La transposition est un mécanisme d'adaptation génétique particulièrement efficace des


bactéries à leur environnement.

I.2.5 La transduction

La transduction est le tranfert d'ADN bactérien par l'intermédiaire de bactériophages (ou


phages).

Ceux-ci sont des virus de bactéries, qui existent sous la forme virulente ou tempérée. Les
phages virulents se multiplient dans la bactérie (ou mieux sont répliqués par la bactérie) et la
lysent. Les phages tempérés s'intègrent dans le chromosome bactérien sans induire la
réplication et sont répliqués en même temps que lui. Le bactériophage est alors appelé
prophage et la bactérie qui en est porteuse, une bactérie lysogène. Dans une population de
bactéries lysogènes, un prophage se libère de temps à autre du chromosome bactérien, devient
virulent, se multiplie, provoque la lyse de la bactérie et peut infecter de nouvelles bactéries.
Si, au cours de sa libération, le prophage emporte avec lui plusieurs gènes bactériens, il peut y
avoir transfert par le bactériophage de gènes bactériens d'une bactérie (lysogène) à une autre
(lysogène). C'est la transduction.

I.2.5.1 Caractères de la transduction

Incidence
La transduction est liée à l'existence de bactéries lysogènes, à Gram positif (staphylocoque,
streptocoque, Bacillus) ou à Gram négatif (entérobactéries, Pseudomonas).

Type de transduction

1. Lorsque les gènes transférés (pas plus de 1 à 2 % du génome de la bactérie lysogène)
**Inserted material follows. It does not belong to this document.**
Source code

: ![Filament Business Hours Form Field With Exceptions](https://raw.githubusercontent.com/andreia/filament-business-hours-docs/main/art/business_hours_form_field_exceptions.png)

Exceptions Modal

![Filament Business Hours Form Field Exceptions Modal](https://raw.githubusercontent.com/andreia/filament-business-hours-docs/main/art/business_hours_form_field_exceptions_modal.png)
s'intègrent dans le chromosome de la bactérie réceptrice et que celle-ci les transmet à sa
descendance, on dit que la transduction est complète ou généralisée (figure 6).

2. Lorsque les gènes transférés ne sont pas intégrés dans le chromosome, ce qui est fréquent,
on dit que la transduction est abortive. Dans ce cas, les gènes passent de la cellule mère à une
seule cellule fille, etc... Il n'y a pas généralisation du caractère transféré à l'ensemble des
descendants.

3. La conversion lysogénique. Dans certains cas, le génome du bactériophage apporte par lui-
même un nouveau caractère très important pour la bactérie réceptrice, par exemple, la
sécrétion de la toxine diphtérique, la sécrétion de la toxine érythogène du streptocoque A
(scarlatine) ou la présence de certains facteurs antigéniques. On dit alors qu'il y a eu
conversion lysogénique. La conversion et la transduction sont des phénomènes qui font tous
deux intervenir un bactériophage. Mais, dans le premier cas, c'est le génome du bactériophage
qui est responsable du nouveau caractère acquis par la bactérie ; dans le second cas, le
bactériophage a seulement un rôle de vecteur et le génome transféré provient d'une autre
bactérie.

I.2.5.2 Conclusions

Le transfert d’ADN bactérien par transduction a été très utilisé par les généticiens en raison de
sa faible fréquence (10-6), de son caractère partiel (1-2 % du génome bactérien) et de sa
relative nonspécificité.

On peut concevoir qu’elle a joué, plus que la trasformation mais moins que la conjugaison, un
rôle important dans l’évolution bactérienne.